6. C9 is inserted into the membrane
7. A C9 pore breaches the membrane (C9 multimers form a membrane-attack complex)
8. Pathogen lysis occurs as fluids can flow through the C9 pore.

Question 24

How do toll like receptors aid in pathogen defence.

Answer 24

TLRs bind to PAMPs, sending signals to the nucleus resulting in the transcription of hundreds of genes, especially those that promote inflammation.

Question 25

Where are lymphocytes initially developed

Answer 25

Primary lymphoid organs: Bone marrow, thymus

Question 26

Where to lymphocytes migrate after initial development.

Answer 26

Peripheral/secondary lymphoid organs.
- Adenoids
- Tonsils
- Lymph nodes
- Spleen
- Peyer’s patches
- Appendix
- Skin
- Respiratory tract

Question 27

How do dendritic cells contribute to the adaptive immune response.

Answer 27

Display a wide variety of TLRs and other pattern receptors.

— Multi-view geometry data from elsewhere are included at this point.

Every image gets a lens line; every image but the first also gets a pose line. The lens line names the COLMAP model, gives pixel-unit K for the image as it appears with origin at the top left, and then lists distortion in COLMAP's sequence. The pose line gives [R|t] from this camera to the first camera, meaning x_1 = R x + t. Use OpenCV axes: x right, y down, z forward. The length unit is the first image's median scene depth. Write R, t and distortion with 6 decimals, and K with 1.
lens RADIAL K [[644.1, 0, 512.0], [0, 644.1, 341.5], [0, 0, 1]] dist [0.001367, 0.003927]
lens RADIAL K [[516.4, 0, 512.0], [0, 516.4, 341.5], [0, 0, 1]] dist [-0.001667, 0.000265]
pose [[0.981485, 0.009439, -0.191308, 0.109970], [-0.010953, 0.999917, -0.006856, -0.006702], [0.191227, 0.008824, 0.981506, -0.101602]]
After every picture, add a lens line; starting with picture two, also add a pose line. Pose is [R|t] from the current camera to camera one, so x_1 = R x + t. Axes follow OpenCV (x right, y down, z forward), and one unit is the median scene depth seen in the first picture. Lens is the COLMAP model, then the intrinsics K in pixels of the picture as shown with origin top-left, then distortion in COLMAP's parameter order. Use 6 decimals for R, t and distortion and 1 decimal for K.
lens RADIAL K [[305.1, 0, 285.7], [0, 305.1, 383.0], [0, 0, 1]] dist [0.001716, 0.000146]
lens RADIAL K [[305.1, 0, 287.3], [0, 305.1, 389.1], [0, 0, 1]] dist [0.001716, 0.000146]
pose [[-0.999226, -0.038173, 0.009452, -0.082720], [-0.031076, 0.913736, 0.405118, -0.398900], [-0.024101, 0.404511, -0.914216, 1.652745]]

DC activated by binding of pathogen to any of these TLRs

Activated dendritic cells phagocytose and degrade invading microorganisms.

Peptides from the degraded organism are displayed on the cell surface of the dendritic cell.

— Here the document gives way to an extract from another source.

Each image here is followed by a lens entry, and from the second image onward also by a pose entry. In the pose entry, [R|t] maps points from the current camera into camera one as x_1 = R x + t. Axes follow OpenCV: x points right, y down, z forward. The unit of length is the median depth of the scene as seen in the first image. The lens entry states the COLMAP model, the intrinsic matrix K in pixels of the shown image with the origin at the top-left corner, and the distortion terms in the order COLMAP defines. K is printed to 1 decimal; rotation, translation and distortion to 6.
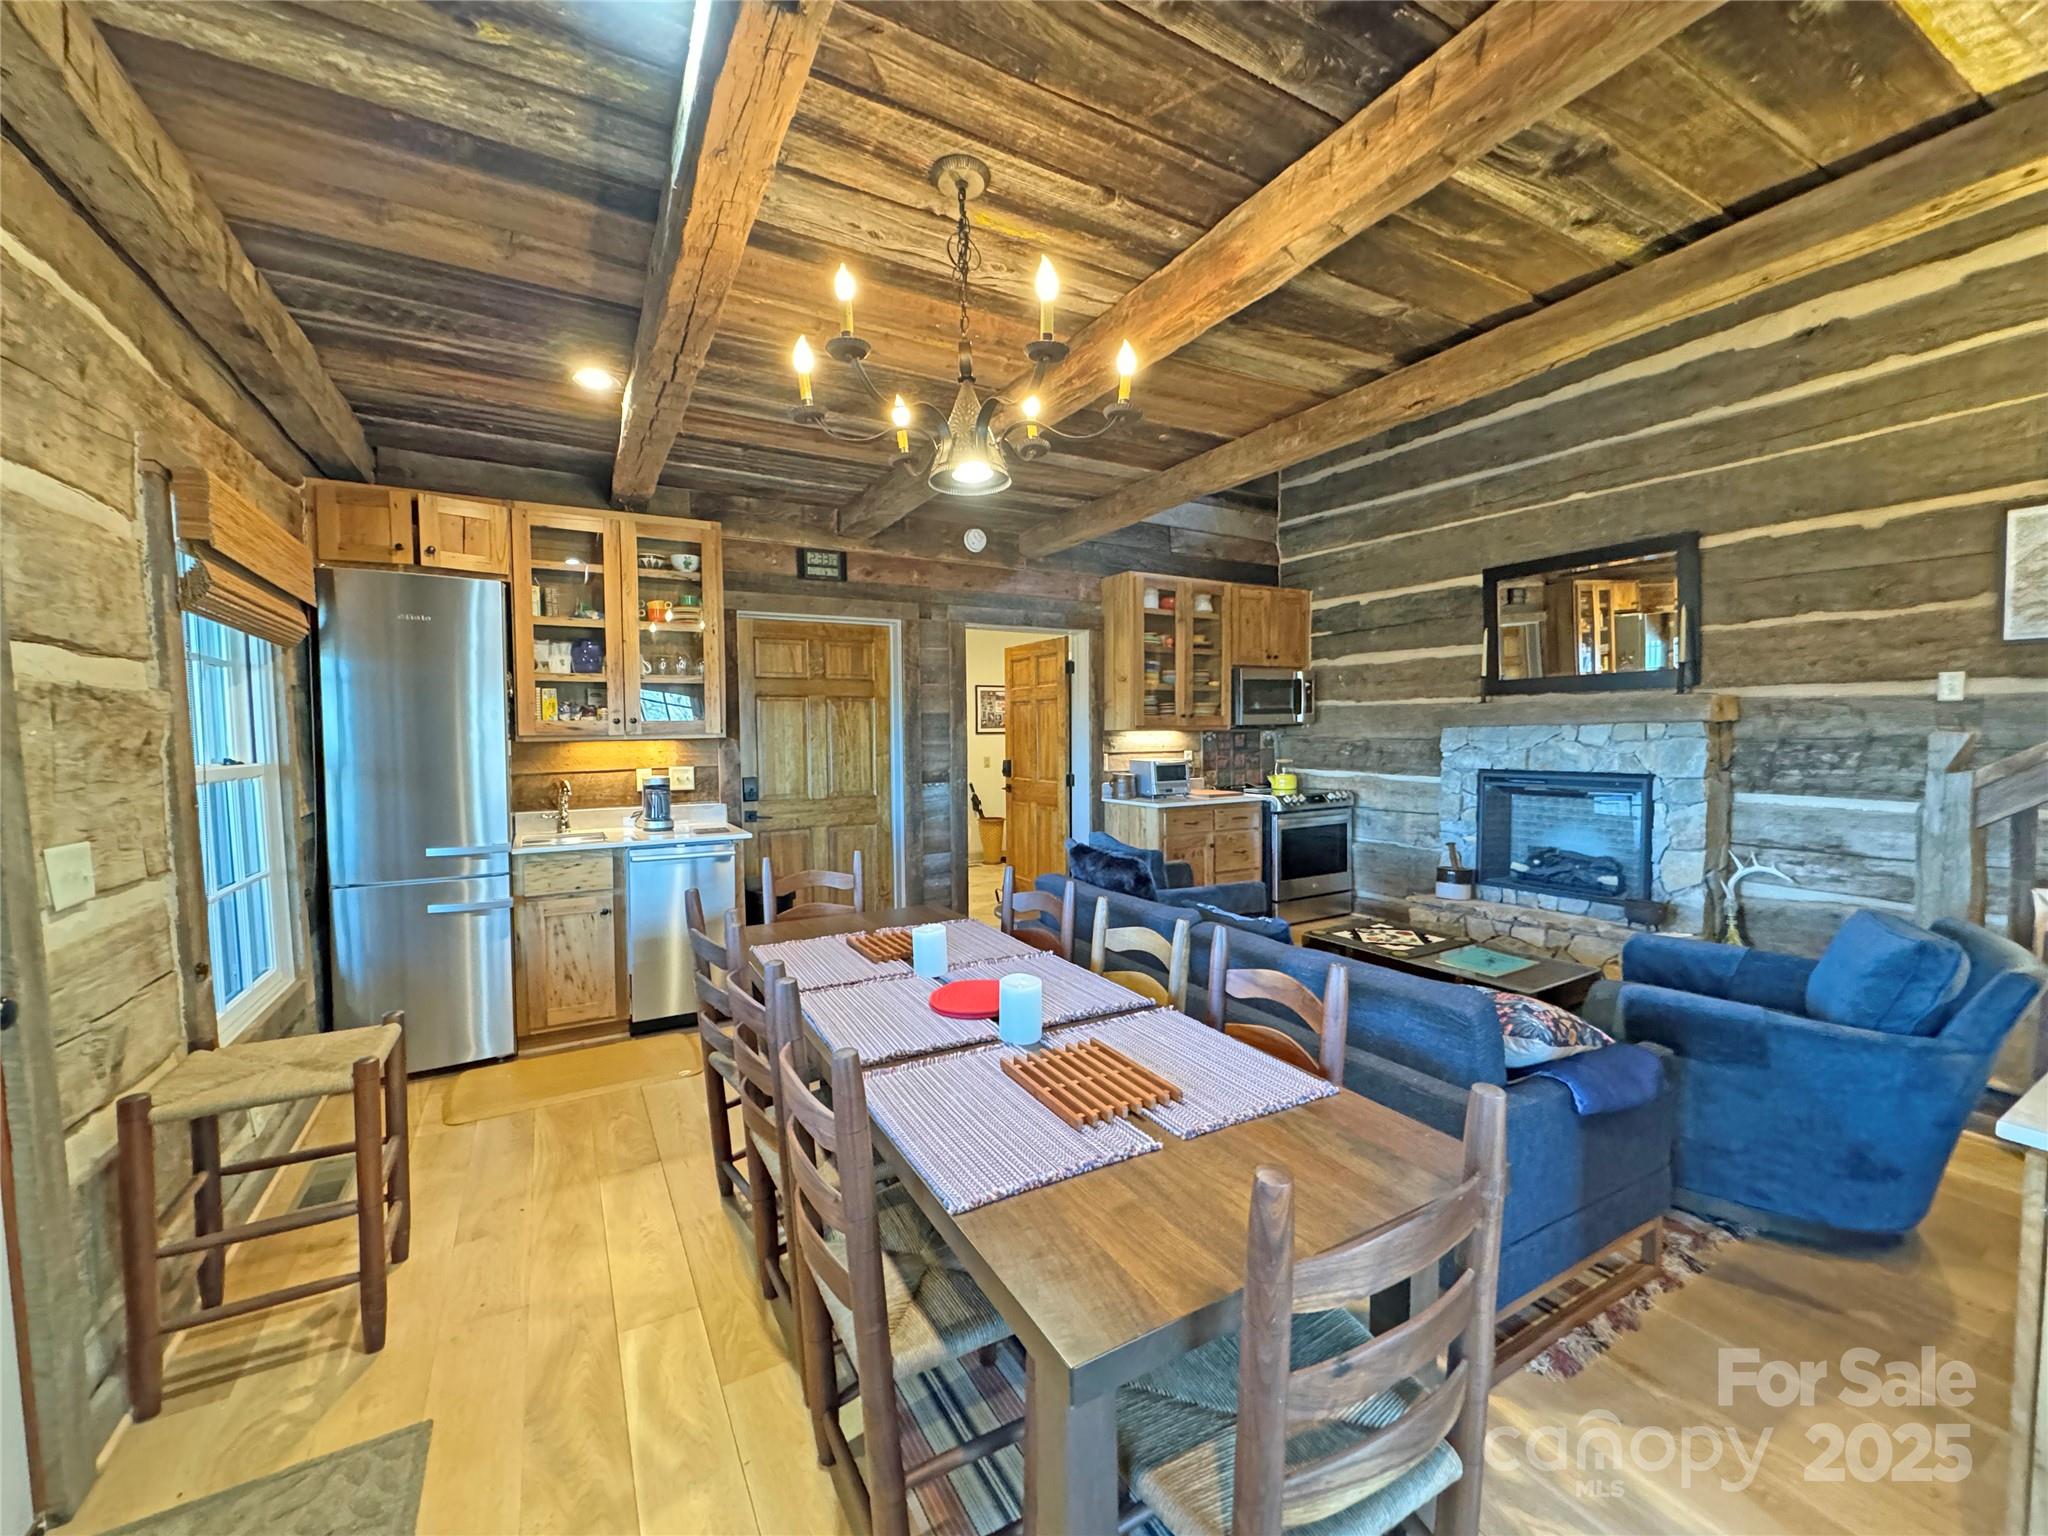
lens RADIAL K [[814.3, 0, 1022.9], [0, 814.3, 765.0], [0, 0, 1]] dist [-0.000504, -0.000695]
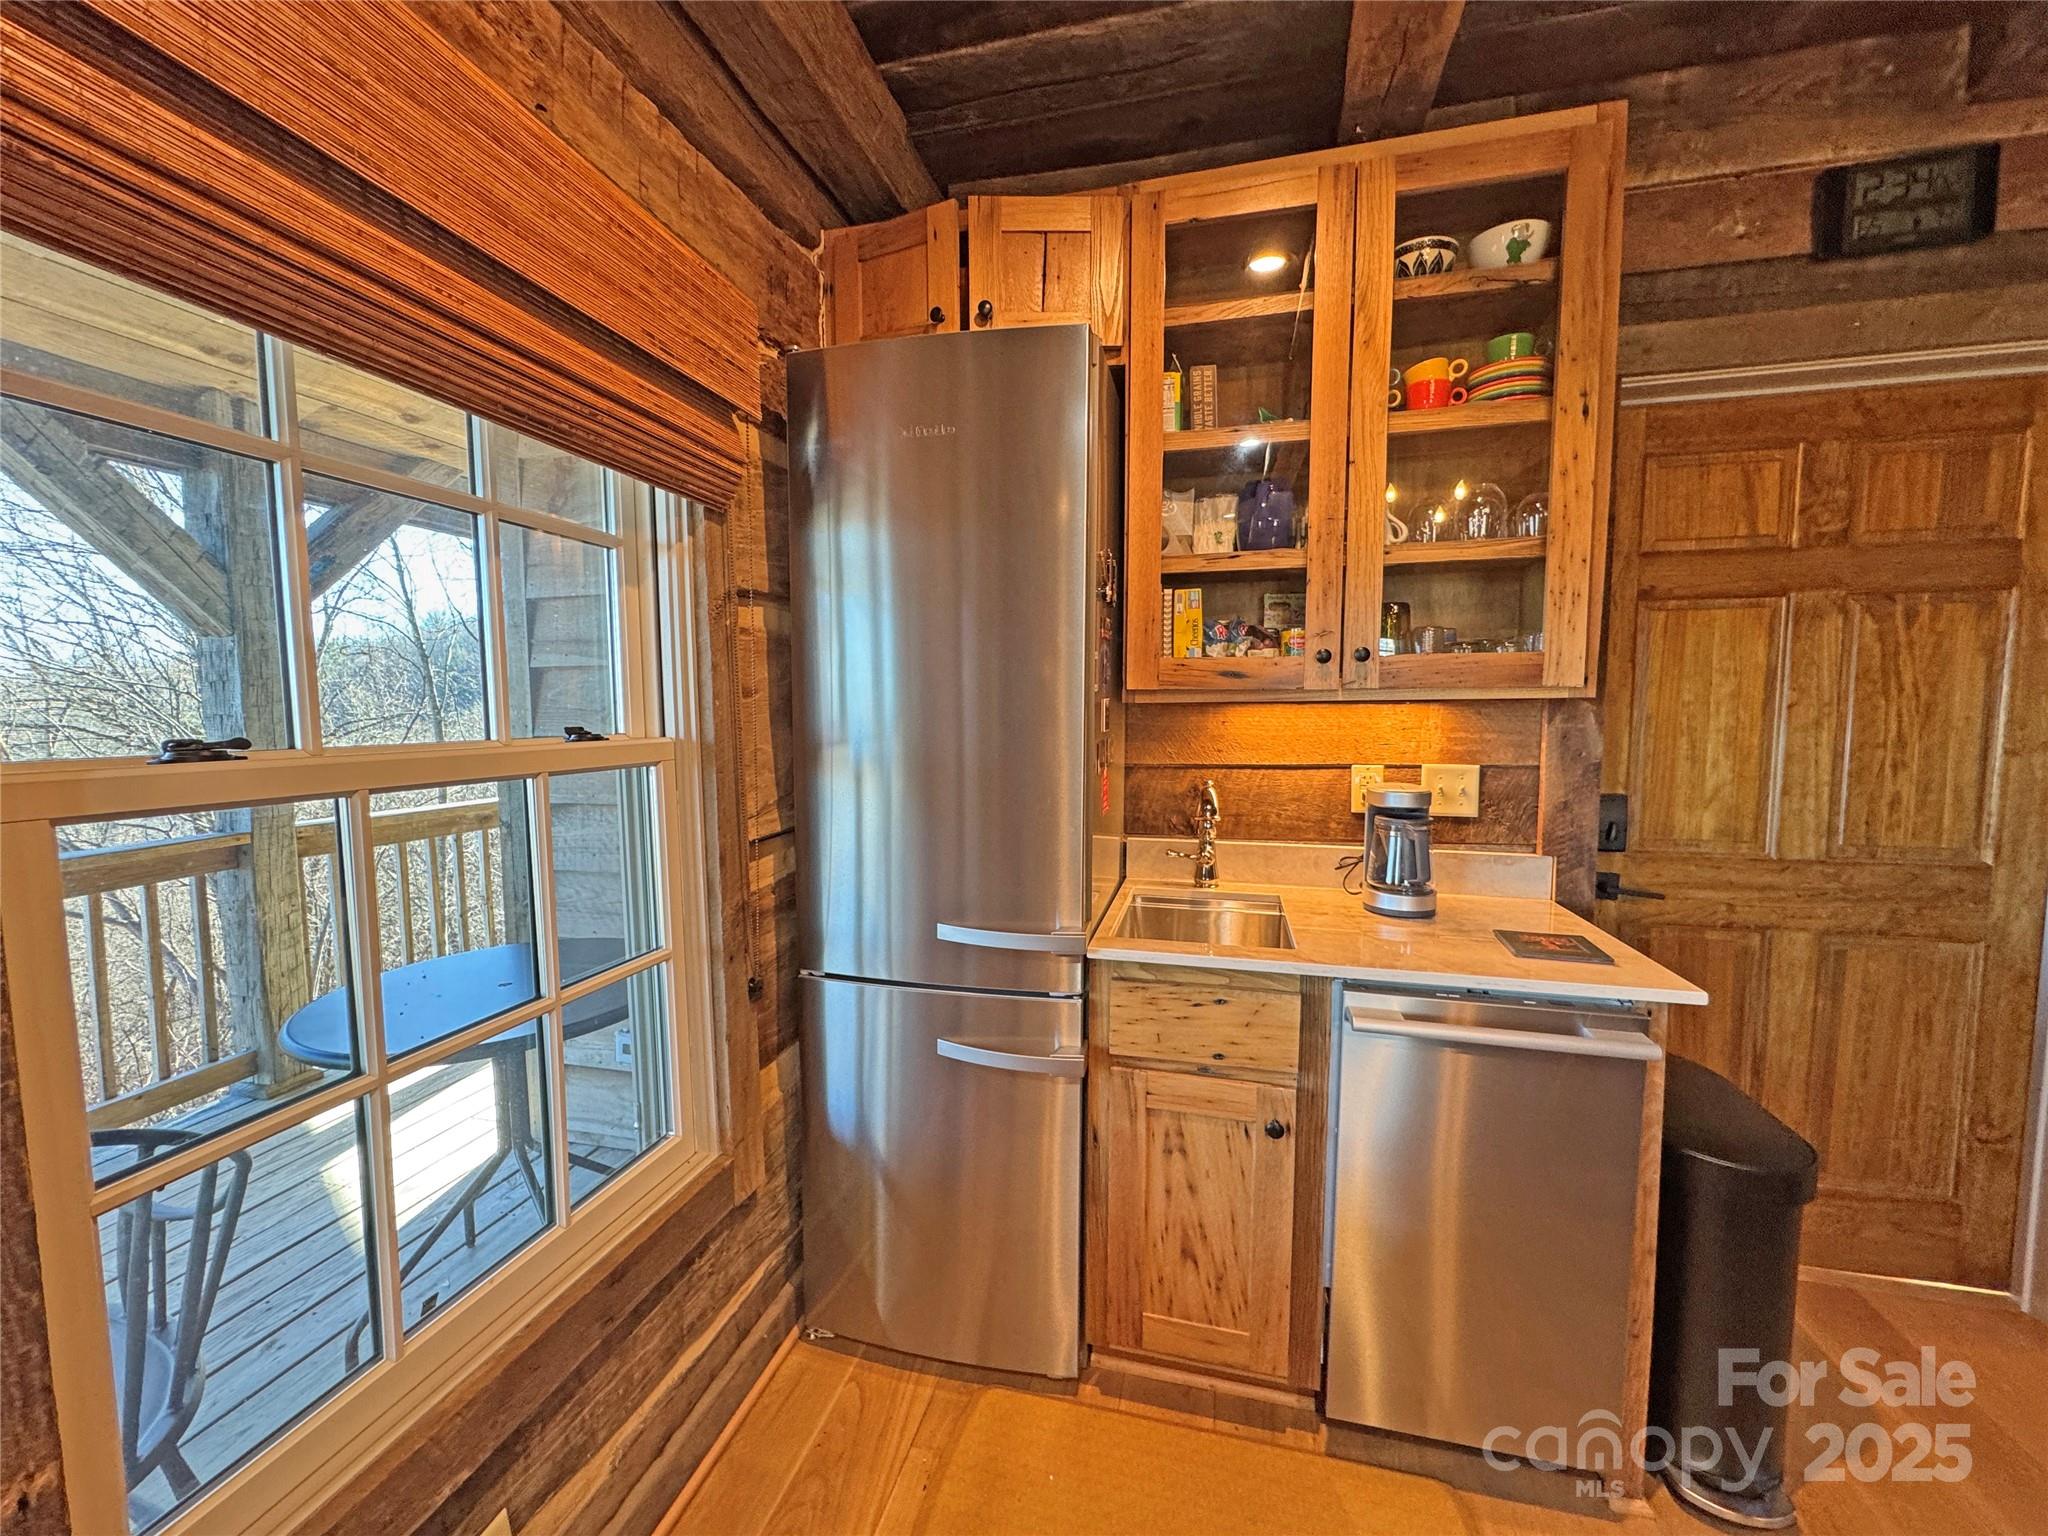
lens RADIAL K [[814.3, 0, 1022.9], [0, 814.3, 765.0], [0, 0, 1]] dist [-0.000504, -0.000695]
pose [[0.713156, 0.062783, -0.698188, -0.267909], [-0.033975, 0.997906, 0.055031, -0.013257], [0.700181, -0.015525, 0.713796, 0.505326]]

They then migrate to a nearby lymphoid organ such as a lymph node where they activate adaptive immune responses.

Question 28

How do DC mature into an antigen presenting cell (APC)

Answer 28

Innate immune responses activate DC, which engulfs its prey.

They digest the pathogen into peptides whilst migrating to a nearby lymphoid organ,

Mature during this process to an APC that displays peptides from the pathogen on the cell surface

These peptides are presented to T cells.

Question 29

How do T cells develop.

Answer 29

Develop in the thymus tissue (T for thymus) from thymocytes derived from common lymphoid progenitor cells, which are themselves derived from haemopoietic stem cells originating in the liver (foetuses) or bone marrow (adults).

Question 30

How do dendritic cells activate T cells.

Answer 30

DC presents peptides to T cells in the lymphoid organ.

T cell TCR recognises ‘self’ antigen, no action taken

T cell TCR recognises no antigen: no action taken

T cell recognises ‘non self’ antigen: activation, mitosis and clonal expansion of SPECIFIC T cells (specific to the pathogen they need to provide immunity to)

Question 31

Why do APCs only present to T cells?

Answer 31

Co stimulatory molecules on APC ‘dock’ with T-cell specific co-stimulatory molecules.

Peptide is held in the groove of an APC presenting protein and is scanned by the TCR on the T-cell

No recognition: no action, cells undock

Recognition: T cell activated.

Question 32

What are the three classes of T cell

Answer 32

Regulatory (Treg)
Cytotoxic (Tc)
Helper (TH)

Question 33

What is the function of Helper T cells

Answer 33

Activate macrophages, dendritic cells, B cells and maintain cytotoxic T cell activity by secreting a variety of Cytokines.

Question 34

What is the function of Regulatory T cells

Answer 34

Inhibit the function of helper T cells, cytotoxic T cells and dendritic cells.

Question 35

What is the function of cytotoxic T cells

Answer 35

Kill infected host cells by persuading them to commit suicide apoptotically.

Question 36

How do cytotoxic T cells kill.

Answer 36

Tc Cell recognises the antigens that were used to activate it on the target cell membrane, so it binds specifically to a target cell. The contact points form an immunological synapse.

Tc Cell secretes perforins which assemble and form a channel in the target cell wall.

T cell than secretes specific proteases which enters the target cell and activated caspases, the effector proteins of apoptosis

Can also bind receptors on the target cell which sends a signal that activates caspases, causing apoptosis.

In summary:

Binds specifically to the target cell, causing caspases to be activated which causes apoptosis of target cells.

Question 37

Definition of viral tropism

Answer 37

Specificity of a virus to a specific host.